= TRY IT =
In the records below, can you retype the lines from the one containing "Timer Job code.</span></span>" through the one containing "the *SiteClientContext* property.</span></span>", both included, and nothing else?
=== RAW DATA ===
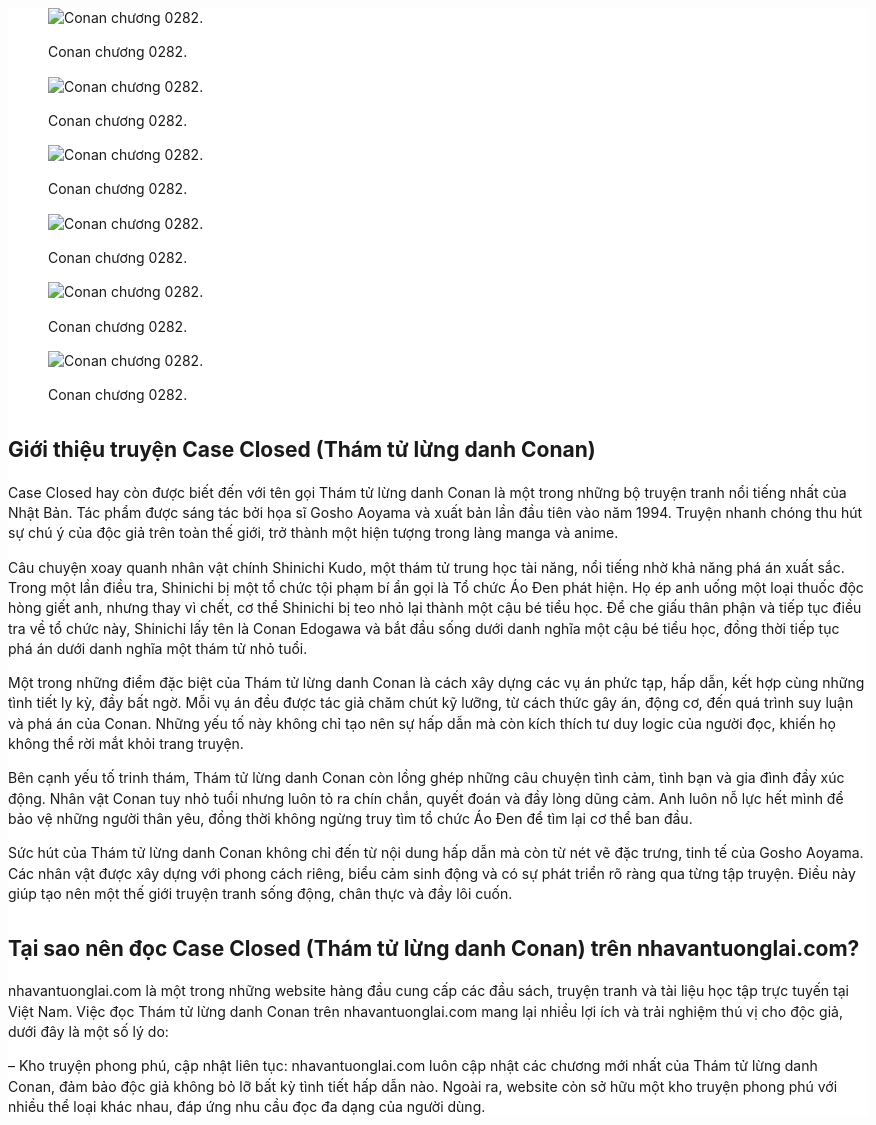 <figure><img src="https://data.nhavantuonglai.com/image/manga/gosho-aoyama-case-closed-0282-13.jpg" alt="Conan chương 0282." title="Conan chương 0282." height=100% width=100%><figcaption></p>Conan chương 0282.</p></figcaption></figure>

<figure><img src="https://data.nhavantuonglai.com/image/manga/gosho-aoyama-case-closed-0282-14.jpg" alt="Conan chương 0282." title="Conan chương 0282." height=100% width=100%><figcaption></p>Conan chương 0282.</p></figcaption></figure>

<figure><img src="https://data.nhavantuonglai.com/image/manga/gosho-aoyama-case-closed-0282-15.jpg" alt="Conan chương 0282." title="Conan chương 0282." height=100% width=100%><figcaption></p>Conan chương 0282.</p></figcaption></figure>

<figure><img src="https://data.nhavantuonglai.com/image/manga/gosho-aoyama-case-closed-0282-16.jpg" alt="Conan chương 0282." title="Conan chương 0282." height=100% width=100%><figcaption></p>Conan chương 0282.</p></figcaption></figure>

<figure><img src="https://data.nhavantuonglai.com/image/manga/gosho-aoyama-case-closed-0282-17.jpg" alt="Conan chương 0282." title="Conan chương 0282." height=100% width=100%><figcaption></p>Conan chương 0282.</p></figcaption></figure>

<figure><img src="https://data.nhavantuonglai.com/image/manga/gosho-aoyama-case-closed-0282-18.jpg" alt="Conan chương 0282." title="Conan chương 0282." height=100% width=100%><figcaption></p>Conan chương 0282.</p></figcaption></figure>

## Giới thiệu truyện Case Closed (Thám tử lừng danh Conan)

Case Closed hay còn được biết đến với tên gọi Thám tử lừng danh Conan là một trong những bộ truyện tranh nổi tiếng nhất của Nhật Bản. Tác phẩm được sáng tác bởi họa sĩ Gosho Aoyama và xuất bản lần đầu tiên vào năm 1994. Truyện nhanh chóng thu hút sự chú ý của độc giả trên toàn thế giới, trở thành một hiện tượng trong làng manga và anime.

Câu chuyện xoay quanh nhân vật chính Shinichi Kudo, một thám tử trung học tài năng, nổi tiếng nhờ khả năng phá án xuất sắc. Trong một lần điều tra, Shinichi bị một tổ chức tội phạm bí ẩn gọi là Tổ chức Áo Đen phát hiện. Họ ép anh uống một loại thuốc độc hòng giết anh, nhưng thay vì chết, cơ thể Shinichi bị teo nhỏ lại thành một cậu bé tiểu học. Để che giấu thân phận và tiếp tục điều tra về tổ chức này, Shinichi lấy tên là Conan Edogawa và bắt đầu sống dưới danh nghĩa một cậu bé tiểu học, đồng thời tiếp tục phá án dưới danh nghĩa một thám tử nhỏ tuổi.

Một trong những điểm đặc biệt của Thám tử lừng danh Conan là cách xây dựng các vụ án phức tạp, hấp dẫn, kết hợp cùng những tình tiết ly kỳ, đầy bất ngờ. Mỗi vụ án đều được tác giả chăm chút kỹ lưỡng, từ cách thức gây án, động cơ, đến quá trình suy luận và phá án của Conan. Những yếu tố này không chỉ tạo nên sự hấp dẫn mà còn kích thích tư duy logic của người đọc, khiến họ không thể rời mắt khỏi trang truyện.

Bên cạnh yếu tố trinh thám, Thám tử lừng danh Conan còn lồng ghép những câu chuyện tình cảm, tình bạn và gia đình đầy xúc động. Nhân vật Conan tuy nhỏ tuổi nhưng luôn tỏ ra chín chắn, quyết đoán và đầy lòng dũng cảm. Anh luôn nỗ lực hết mình để bảo vệ những người thân yêu, đồng thời không ngừng truy tìm tổ chức Áo Đen để tìm lại cơ thể ban đầu.

Sức hút của Thám tử lừng danh Conan không chỉ đến từ nội dung hấp dẫn mà còn từ nét vẽ đặc trưng, tinh tế của Gosho Aoyama. Các nhân vật được xây dựng với phong cách riêng, biểu cảm sinh động và có sự phát triển rõ ràng qua từng tập truyện. Điều này giúp tạo nên một thế giới truyện tranh sống động, chân thực và đầy lôi cuốn.

## Tại sao nên đọc Case Closed (Thám tử lừng danh Conan) trên nhavantuonglai.com?

nhavantuonglai.com là một trong những website hàng đầu cung cấp các đầu sách, truyện tranh và tài liệu học tập trực tuyến tại Việt Nam. Việc đọc Thám tử lừng danh Conan trên nhavantuonglai.com mang lại nhiều lợi ích và trải nghiệm thú vị cho độc giả, dưới đây là một số lý do:

– Kho truyện phong phú, cập nhật liên tục: nhavantuonglai.com luôn cập nhật các chương mới nhất của Thám tử lừng danh Conan, đảm bảo độc giả không bỏ lỡ bất kỳ tình tiết hấp dẫn nào. Ngoài ra, website còn sở hữu một kho truyện phong phú với nhiều thể loại khác nhau, đáp ứng nhu cầu đọc đa dạng của người dùng.

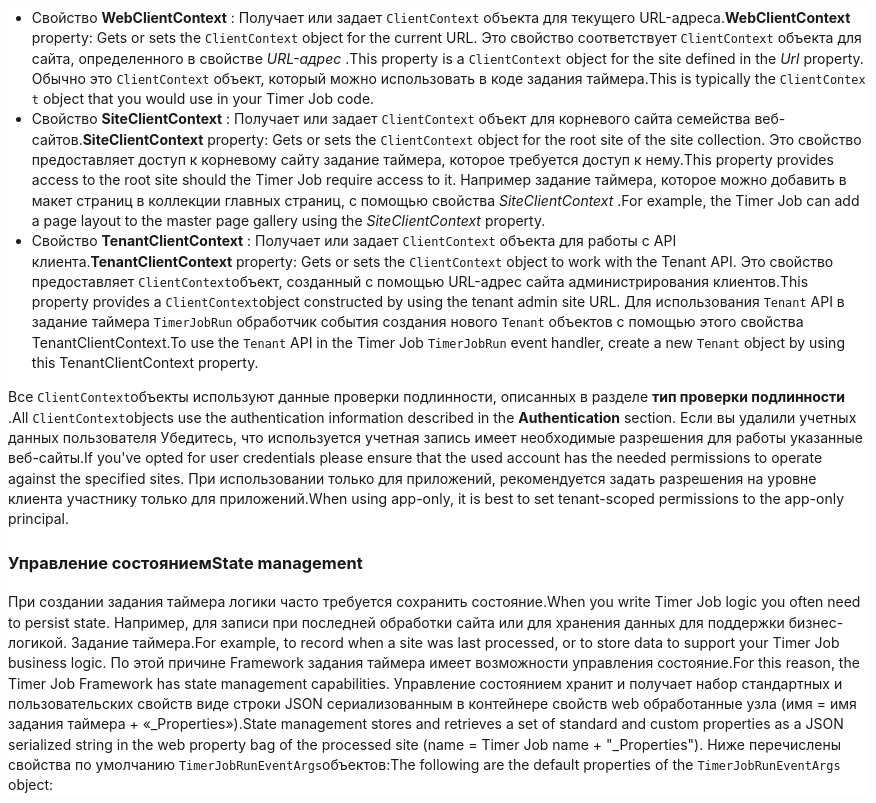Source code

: - <span data-ttu-id="2a5cf-278">Свойство **WebClientContext** : Получает или задает `ClientContext` объекта для текущего URL-адреса.</span><span class="sxs-lookup"><span data-stu-id="2a5cf-278">**WebClientContext** property: Gets or sets the `ClientContext` object for the current URL.</span></span> <span data-ttu-id="2a5cf-279">Это свойство соответствует `ClientContext` объекта для сайта, определенного в свойстве *URL-адрес* .</span><span class="sxs-lookup"><span data-stu-id="2a5cf-279">This property is a `ClientContext` object for the site defined in the *Url* property.</span></span> <span data-ttu-id="2a5cf-280">Обычно это `ClientContext` объект, который можно использовать в коде задания таймера.</span><span class="sxs-lookup"><span data-stu-id="2a5cf-280">This is typically the `ClientContext` object that you would use in your Timer Job code.</span></span>
- <span data-ttu-id="2a5cf-281">Свойство **SiteClientContext** : Получает или задает `ClientContext` объект для корневого сайта семейства веб-сайтов.</span><span class="sxs-lookup"><span data-stu-id="2a5cf-281">**SiteClientContext** property: Gets or sets the `ClientContext` object for the root site of the site collection.</span></span> <span data-ttu-id="2a5cf-282">Это свойство предоставляет доступ к корневому сайту задание таймера, которое требуется доступ к нему.</span><span class="sxs-lookup"><span data-stu-id="2a5cf-282">This property provides access to the root site should the Timer Job require access to it.</span></span> <span data-ttu-id="2a5cf-283">Например задание таймера, которое можно добавить в макет страниц в коллекции главных страниц, с помощью свойства *SiteClientContext* .</span><span class="sxs-lookup"><span data-stu-id="2a5cf-283">For example, the Timer Job can add a page layout to the master page gallery using the *SiteClientContext* property.</span></span>
- <span data-ttu-id="2a5cf-284">Свойство **TenantClientContext** : Получает или задает `ClientContext` объекта для работы с API клиента.</span><span class="sxs-lookup"><span data-stu-id="2a5cf-284">**TenantClientContext** property: Gets or sets the `ClientContext` object to work with the Tenant API.</span></span> <span data-ttu-id="2a5cf-285">Это свойство предоставляет `ClientContext`объект, созданный с помощью URL-адрес сайта администрирования клиентов.</span><span class="sxs-lookup"><span data-stu-id="2a5cf-285">This property provides a `ClientContext`object constructed by using the tenant admin site URL.</span></span> <span data-ttu-id="2a5cf-286">Для использования `Tenant` API в задание таймера `TimerJobRun` обработчик события создания нового `Tenant` объектов с помощью этого свойства TenantClientContext.</span><span class="sxs-lookup"><span data-stu-id="2a5cf-286">To use the `Tenant` API in the Timer Job `TimerJobRun` event handler, create a new `Tenant` object by using this TenantClientContext property.</span></span>

<span data-ttu-id="2a5cf-287">Все `ClientContext`объекты используют данные проверки подлинности, описанных в разделе **тип проверки подлинности** .</span><span class="sxs-lookup"><span data-stu-id="2a5cf-287">All `ClientContext`objects use the authentication information described in the **Authentication** section.</span></span> <span data-ttu-id="2a5cf-288">Если вы удалили учетных данных пользователя Убедитесь, что используется учетная запись имеет необходимые разрешения для работы указанные веб-сайты.</span><span class="sxs-lookup"><span data-stu-id="2a5cf-288">If you've opted for user credentials please ensure that the used account has the needed permissions to operate against the specified sites.</span></span> <span data-ttu-id="2a5cf-289">При использовании только для приложений, рекомендуется задать разрешения на уровне клиента участнику только для приложений.</span><span class="sxs-lookup"><span data-stu-id="2a5cf-289">When using app-only, it is best to set tenant-scoped permissions to the app-only principal.</span></span>

### <a name="state-management"></a><span data-ttu-id="2a5cf-290">Управление состоянием</span><span class="sxs-lookup"><span data-stu-id="2a5cf-290">State management</span></span> ###
<span data-ttu-id="2a5cf-291">При создании задания таймера логики часто требуется сохранить состояние.</span><span class="sxs-lookup"><span data-stu-id="2a5cf-291">When you write Timer Job logic you often need to persist state.</span></span> <span data-ttu-id="2a5cf-292">Например, для записи при последней обработки сайта или для хранения данных для поддержки бизнес-логикой. Задание таймера.</span><span class="sxs-lookup"><span data-stu-id="2a5cf-292">For example, to record when a site was last processed, or to store data to support your Timer Job business logic.</span></span> <span data-ttu-id="2a5cf-293">По этой причине Framework задания таймера имеет возможности управления состояние.</span><span class="sxs-lookup"><span data-stu-id="2a5cf-293">For this reason, the Timer Job Framework has state management capabilities.</span></span> <span data-ttu-id="2a5cf-294">Управление состоянием хранит и получает набор стандартных и пользовательских свойств виде строки JSON сериализованным в контейнере свойств web обработанные узла (имя = имя задания таймера + «_Properties»).</span><span class="sxs-lookup"><span data-stu-id="2a5cf-294">State management stores and retrieves a set of standard and custom properties as a JSON serialized string in the web property bag of the processed site (name = Timer Job name + "_Properties").</span></span> <span data-ttu-id="2a5cf-295">Ниже перечислены свойства по умолчанию `TimerJobRunEventArgs`объектов:</span><span class="sxs-lookup"><span data-stu-id="2a5cf-295">The following are the default properties of the `TimerJobRunEventArgs`object:</span></span>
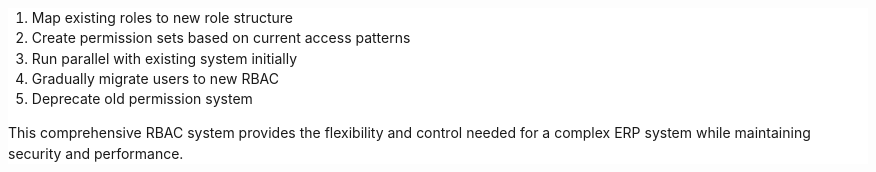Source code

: 1. Map existing roles to new role structure
2. Create permission sets based on current access patterns
3. Run parallel with existing system initially
4. Gradually migrate users to new RBAC
5. Deprecate old permission system

This comprehensive RBAC system provides the flexibility and control needed for a complex ERP system while maintaining security and performance.
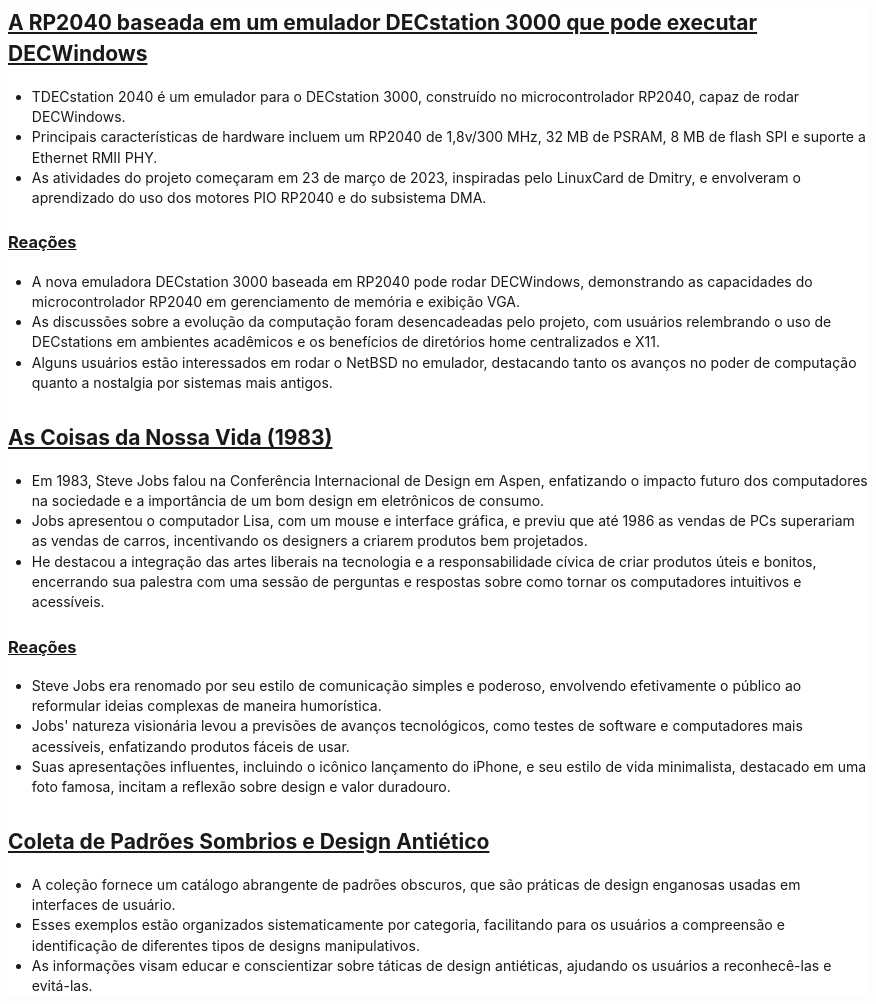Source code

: ## [A RP2040 baseada em um emulador DECstation 3000 que pode executar DECWindows](https://github.com/rscott2049/DECstation2040)

- TDECstation 2040 é um emulador para o DECstation 3000, construído no microcontrolador RP2040, capaz de rodar DECWindows.
- Principais características de hardware incluem um RP2040 de 1,8v/300 MHz, 32 MB de PSRAM, 8 MB de flash SPI e suporte a Ethernet RMII PHY.
- As atividades do projeto começaram em 23 de março de 2023, inspiradas pelo LinuxCard de Dmitry, e envolveram o aprendizado do uso dos motores PIO RP2040 e do subsistema DMA.

### [Reações](https://news.ycombinator.com/item?id=40991182)

- A nova emuladora DECstation 3000 baseada em RP2040 pode rodar DECWindows, demonstrando as capacidades do microcontrolador RP2040 em gerenciamento de memória e exibição VGA.
- As discussões sobre a evolução da computação foram desencadeadas pelo projeto, com usuários relembrando o uso de DECstations em ambientes acadêmicos e os benefícios de diretórios home centralizados e X11.
- Alguns usuários estão interessados em rodar o NetBSD no emulador, destacando tanto os avanços no poder de computação quanto a nostalgia por sistemas mais antigos.

## [As Coisas da Nossa Vida (1983)](https://stevejobsarchive.com/exhibits/objects-of-our-life)

- Em 1983, Steve Jobs falou na Conferência Internacional de Design em Aspen, enfatizando o impacto futuro dos computadores na sociedade e a importância de um bom design em eletrônicos de consumo.
- Jobs apresentou o computador Lisa, com um mouse e interface gráfica, e previu que até 1986 as vendas de PCs superariam as vendas de carros, incentivando os designers a criarem produtos bem projetados.
- He destacou a integração das artes liberais na tecnologia e a responsabilidade cívica de criar produtos úteis e bonitos, encerrando sua palestra com uma sessão de perguntas e respostas sobre como tornar os computadores intuitivos e acessíveis.

### [Reações](https://news.ycombinator.com/item?id=40995515)

- Steve Jobs era renomado por seu estilo de comunicação simples e poderoso, envolvendo efetivamente o público ao reformular ideias complexas de maneira humorística.
- Jobs' natureza visionária levou a previsões de avanços tecnológicos, como testes de software e computadores mais acessíveis, enfatizando produtos fáceis de usar.
- Suas apresentações influentes, incluindo o icônico lançamento do iPhone, e seu estilo de vida minimalista, destacado em uma foto famosa, incitam a reflexão sobre design e valor duradouro.

## [Coleta de Padrões Sombrios e Design Antiético](https://hallofshame.design/collection/)

- A coleção fornece um catálogo abrangente de padrões obscuros, que são práticas de design enganosas usadas em interfaces de usuário.
- Esses exemplos estão organizados sistematicamente por categoria, facilitando para os usuários a compreensão e identificação de diferentes tipos de designs manipulativos.
- As informações visam educar e conscientizar sobre táticas de design antiéticas, ajudando os usuários a reconhecê-las e evitá-las.
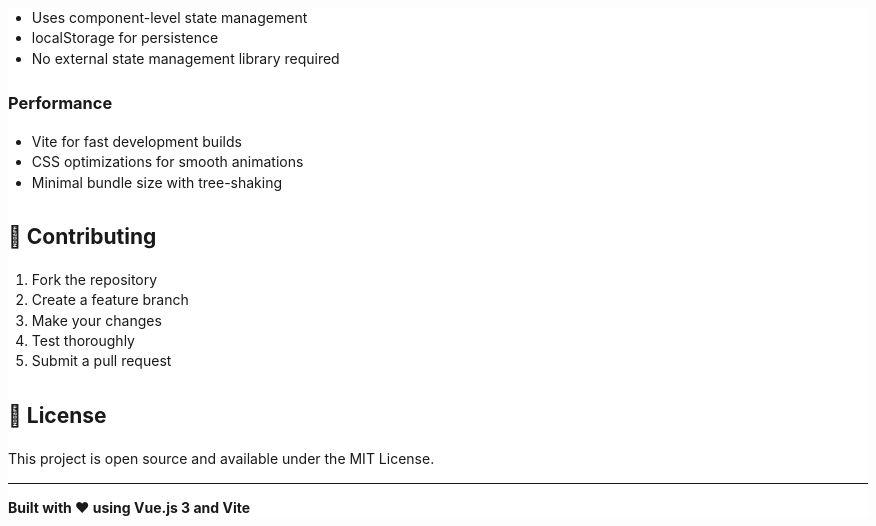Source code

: - Uses component-level state management
- localStorage for persistence
- No external state management library required

### Performance

- Vite for fast development builds
- CSS optimizations for smooth animations
- Minimal bundle size with tree-shaking

## 🤝 Contributing

1. Fork the repository
2. Create a feature branch
3. Make your changes
4. Test thoroughly
5. Submit a pull request

## 📄 License

This project is open source and available under the MIT License.

---

**Built with ❤️ using Vue.js 3 and Vite**
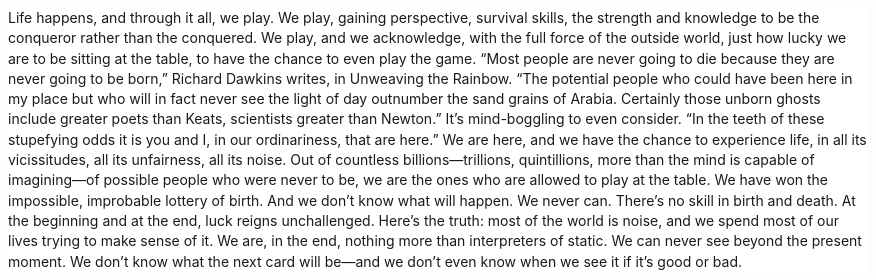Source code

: Life happens, and through it all, we play. We play, gaining perspective, survival skills, the strength and knowledge to be the conqueror rather than the conquered. We play, and we acknowledge, with the full force of the outside world, just how lucky we are to be sitting at the table, to have the chance to even play the game. “Most people are never going to die because they are never going to be born,” Richard Dawkins writes, in Unweaving the Rainbow. “The potential people who could have been here in my place but who will in fact never see the light of day outnumber the sand grains of Arabia. Certainly those unborn ghosts include greater poets than Keats, scientists greater than Newton.” It’s mind-boggling to even consider. “In the teeth of these stupefying odds it is you and I, in our ordinariness, that are here.” We are here, and we have the chance to experience life, in all its vicissitudes, all its unfairness, all its noise. Out of countless billions—trillions, quintillions, more than the mind is capable of imagining—of possible people who were never to be, we are the ones who are allowed to play at the table. We have won the impossible, improbable lottery of birth. And we don’t know what will happen. We never can. There’s no skill in birth and death. At the beginning and at the end, luck reigns unchallenged. Here’s the truth: most of the world is noise, and we spend most of our lives trying to make sense of it. We are, in the end, nothing more than interpreters of static. We can never see beyond the present moment. We don’t know what the next card will be—and we don’t even know when we see it if it’s good or bad.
===
= OUTPUT OF THE EXERCISE =
: - <span data-ttu-id="2a5cf-278">Свойство **WebClientContext** : Получает или задает `ClientContext` объекта для текущего URL-адреса.</span><span class="sxs-lookup"><span data-stu-id="2a5cf-278">**WebClientContext** property: Gets or sets the `ClientContext` object for the current URL.</span></span> <span data-ttu-id="2a5cf-279">Это свойство соответствует `ClientContext` объекта для сайта, определенного в свойстве *URL-адрес* .</span><span class="sxs-lookup"><span data-stu-id="2a5cf-279">This property is a `ClientContext` object for the site defined in the *Url* property.</span></span> <span data-ttu-id="2a5cf-280">Обычно это `ClientContext` объект, который можно использовать в коде задания таймера.</span><span class="sxs-lookup"><span data-stu-id="2a5cf-280">This is typically the `ClientContext` object that you would use in your Timer Job code.</span></span>
- <span data-ttu-id="2a5cf-281">Свойство **SiteClientContext** : Получает или задает `ClientContext` объект для корневого сайта семейства веб-сайтов.</span><span class="sxs-lookup"><span data-stu-id="2a5cf-281">**SiteClientContext** property: Gets or sets the `ClientContext` object for the root site of the site collection.</span></span> <span data-ttu-id="2a5cf-282">Это свойство предоставляет доступ к корневому сайту задание таймера, которое требуется доступ к нему.</span><span class="sxs-lookup"><span data-stu-id="2a5cf-282">This property provides access to the root site should the Timer Job require access to it.</span></span> <span data-ttu-id="2a5cf-283">Например задание таймера, которое можно добавить в макет страниц в коллекции главных страниц, с помощью свойства *SiteClientContext* .</span><span class="sxs-lookup"><span data-stu-id="2a5cf-283">For example, the Timer Job can add a page layout to the master page gallery using the *SiteClientContext* property.</span></span>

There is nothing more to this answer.